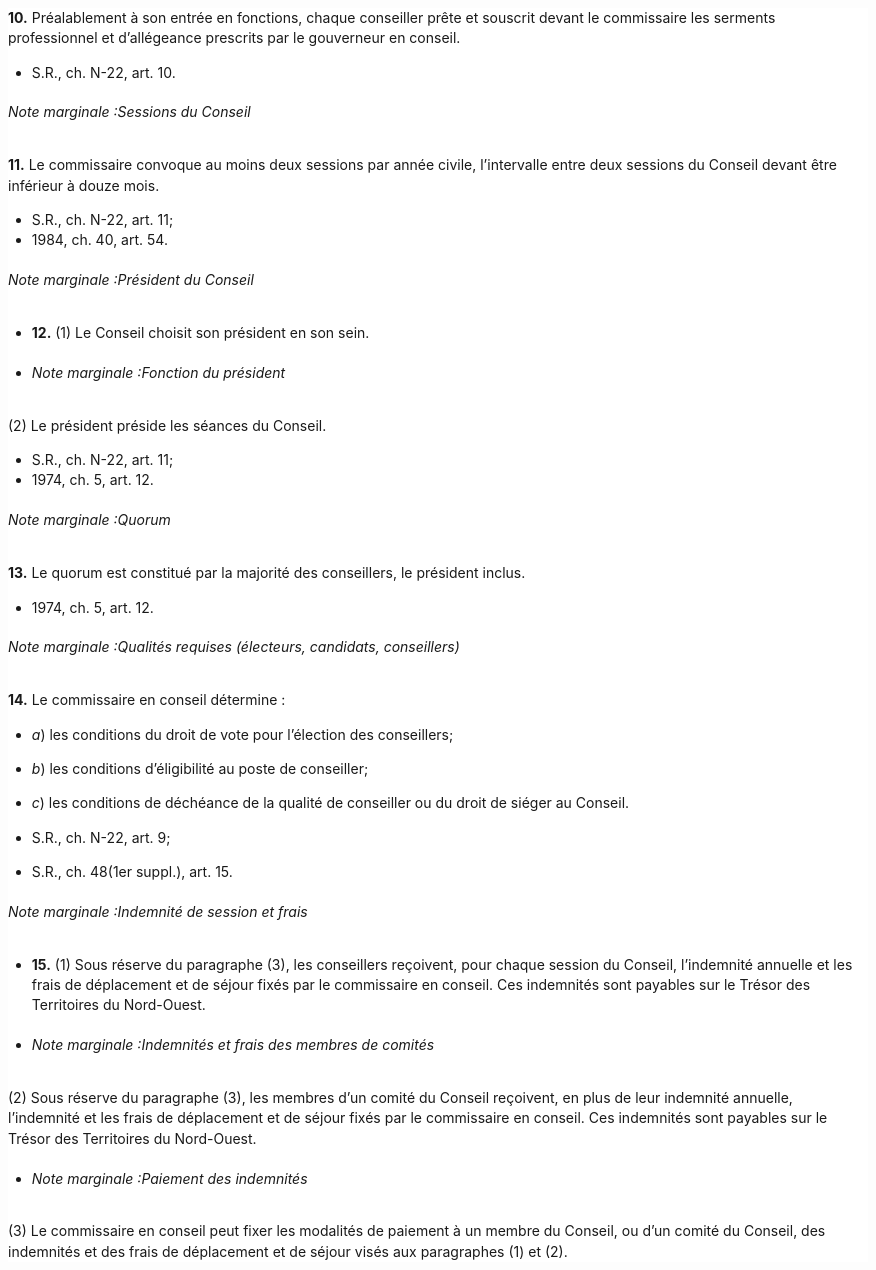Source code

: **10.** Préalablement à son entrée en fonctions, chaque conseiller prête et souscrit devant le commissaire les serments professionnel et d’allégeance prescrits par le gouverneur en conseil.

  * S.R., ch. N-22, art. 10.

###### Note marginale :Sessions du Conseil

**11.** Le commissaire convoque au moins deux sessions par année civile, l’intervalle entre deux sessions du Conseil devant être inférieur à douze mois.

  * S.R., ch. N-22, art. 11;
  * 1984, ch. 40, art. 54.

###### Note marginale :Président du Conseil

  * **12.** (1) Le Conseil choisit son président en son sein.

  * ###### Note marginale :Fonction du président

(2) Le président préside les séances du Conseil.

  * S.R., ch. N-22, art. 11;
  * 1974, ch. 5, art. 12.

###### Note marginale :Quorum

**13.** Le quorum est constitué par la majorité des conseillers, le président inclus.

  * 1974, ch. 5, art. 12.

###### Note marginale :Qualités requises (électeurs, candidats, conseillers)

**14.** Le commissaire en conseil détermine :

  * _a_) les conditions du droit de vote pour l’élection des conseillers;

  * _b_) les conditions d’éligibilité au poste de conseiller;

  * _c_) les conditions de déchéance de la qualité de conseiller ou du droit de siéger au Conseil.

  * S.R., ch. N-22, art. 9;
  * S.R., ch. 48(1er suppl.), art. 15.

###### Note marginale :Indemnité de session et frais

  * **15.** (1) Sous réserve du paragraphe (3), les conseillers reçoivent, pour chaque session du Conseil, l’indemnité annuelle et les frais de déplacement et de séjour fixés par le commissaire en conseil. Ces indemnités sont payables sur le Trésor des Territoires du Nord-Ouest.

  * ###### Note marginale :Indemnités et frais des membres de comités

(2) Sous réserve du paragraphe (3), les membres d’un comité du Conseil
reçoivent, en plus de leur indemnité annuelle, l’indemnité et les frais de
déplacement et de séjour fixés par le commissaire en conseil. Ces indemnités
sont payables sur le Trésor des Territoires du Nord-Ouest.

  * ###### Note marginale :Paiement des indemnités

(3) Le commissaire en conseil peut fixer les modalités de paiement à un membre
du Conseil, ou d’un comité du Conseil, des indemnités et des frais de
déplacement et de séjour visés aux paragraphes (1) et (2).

==

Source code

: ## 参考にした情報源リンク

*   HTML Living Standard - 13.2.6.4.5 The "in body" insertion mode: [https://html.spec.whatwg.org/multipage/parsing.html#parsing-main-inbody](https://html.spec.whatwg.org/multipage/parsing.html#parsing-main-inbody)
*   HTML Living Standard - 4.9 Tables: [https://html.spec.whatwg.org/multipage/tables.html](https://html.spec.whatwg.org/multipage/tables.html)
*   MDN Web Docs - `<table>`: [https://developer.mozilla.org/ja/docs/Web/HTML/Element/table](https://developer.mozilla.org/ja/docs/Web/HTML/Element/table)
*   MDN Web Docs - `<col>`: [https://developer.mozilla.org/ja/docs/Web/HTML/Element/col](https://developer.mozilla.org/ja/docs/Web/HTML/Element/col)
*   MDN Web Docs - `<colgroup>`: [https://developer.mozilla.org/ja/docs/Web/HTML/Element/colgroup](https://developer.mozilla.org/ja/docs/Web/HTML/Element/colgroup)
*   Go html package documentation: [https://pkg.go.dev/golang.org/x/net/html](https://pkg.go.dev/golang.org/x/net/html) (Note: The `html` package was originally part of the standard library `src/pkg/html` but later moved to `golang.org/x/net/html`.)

* * *

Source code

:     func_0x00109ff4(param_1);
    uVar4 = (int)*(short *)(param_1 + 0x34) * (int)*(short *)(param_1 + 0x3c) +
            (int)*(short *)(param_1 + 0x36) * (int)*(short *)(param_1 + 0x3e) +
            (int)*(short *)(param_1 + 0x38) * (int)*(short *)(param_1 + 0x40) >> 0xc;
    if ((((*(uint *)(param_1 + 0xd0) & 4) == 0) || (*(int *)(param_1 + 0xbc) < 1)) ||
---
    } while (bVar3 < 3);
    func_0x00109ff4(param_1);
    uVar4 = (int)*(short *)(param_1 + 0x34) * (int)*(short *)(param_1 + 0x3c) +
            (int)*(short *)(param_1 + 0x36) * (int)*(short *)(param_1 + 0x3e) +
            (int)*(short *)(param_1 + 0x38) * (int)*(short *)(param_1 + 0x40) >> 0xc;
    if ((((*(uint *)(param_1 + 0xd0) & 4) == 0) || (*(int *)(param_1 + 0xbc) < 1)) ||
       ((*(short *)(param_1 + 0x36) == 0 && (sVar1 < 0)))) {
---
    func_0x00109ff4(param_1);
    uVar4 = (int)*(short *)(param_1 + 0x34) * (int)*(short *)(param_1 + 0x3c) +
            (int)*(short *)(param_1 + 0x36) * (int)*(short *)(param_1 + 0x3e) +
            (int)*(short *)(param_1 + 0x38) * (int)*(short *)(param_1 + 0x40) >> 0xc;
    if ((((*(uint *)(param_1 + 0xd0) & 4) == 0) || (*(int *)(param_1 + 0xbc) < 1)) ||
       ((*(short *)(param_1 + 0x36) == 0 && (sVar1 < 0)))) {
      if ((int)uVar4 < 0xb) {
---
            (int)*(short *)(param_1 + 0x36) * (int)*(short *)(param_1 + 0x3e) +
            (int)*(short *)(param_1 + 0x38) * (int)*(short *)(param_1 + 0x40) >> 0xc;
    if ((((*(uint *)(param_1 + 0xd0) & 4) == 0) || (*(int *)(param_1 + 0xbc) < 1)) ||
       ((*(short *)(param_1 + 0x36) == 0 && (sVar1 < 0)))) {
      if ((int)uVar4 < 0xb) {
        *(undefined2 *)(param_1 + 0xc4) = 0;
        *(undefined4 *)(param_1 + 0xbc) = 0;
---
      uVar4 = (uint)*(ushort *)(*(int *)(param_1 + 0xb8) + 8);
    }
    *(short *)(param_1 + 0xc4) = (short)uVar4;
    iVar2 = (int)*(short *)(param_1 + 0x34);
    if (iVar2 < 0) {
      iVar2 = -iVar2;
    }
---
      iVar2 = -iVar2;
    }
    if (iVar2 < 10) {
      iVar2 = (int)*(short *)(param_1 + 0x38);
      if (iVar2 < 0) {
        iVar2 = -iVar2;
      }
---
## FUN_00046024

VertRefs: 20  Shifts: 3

▶ [Requirement] Within the data above, the lines from the one with "N-22, art. 10." to the one with "###### Note marginale :Président du Conseil" must be repeated exactly; no other line belongs in the answer.

▶ [Finished task]
  * S.R., ch. N-22, art. 10.

###### Note marginale :Sessions du Conseil

**11.** Le commissaire convoque au moins deux sessions par année civile, l’intervalle entre deux sessions du Conseil devant être inférieur à douze mois.

  * S.R., ch. N-22, art. 11;
  * 1984, ch. 40, art. 54.

###### Note marginale :Président du Conseil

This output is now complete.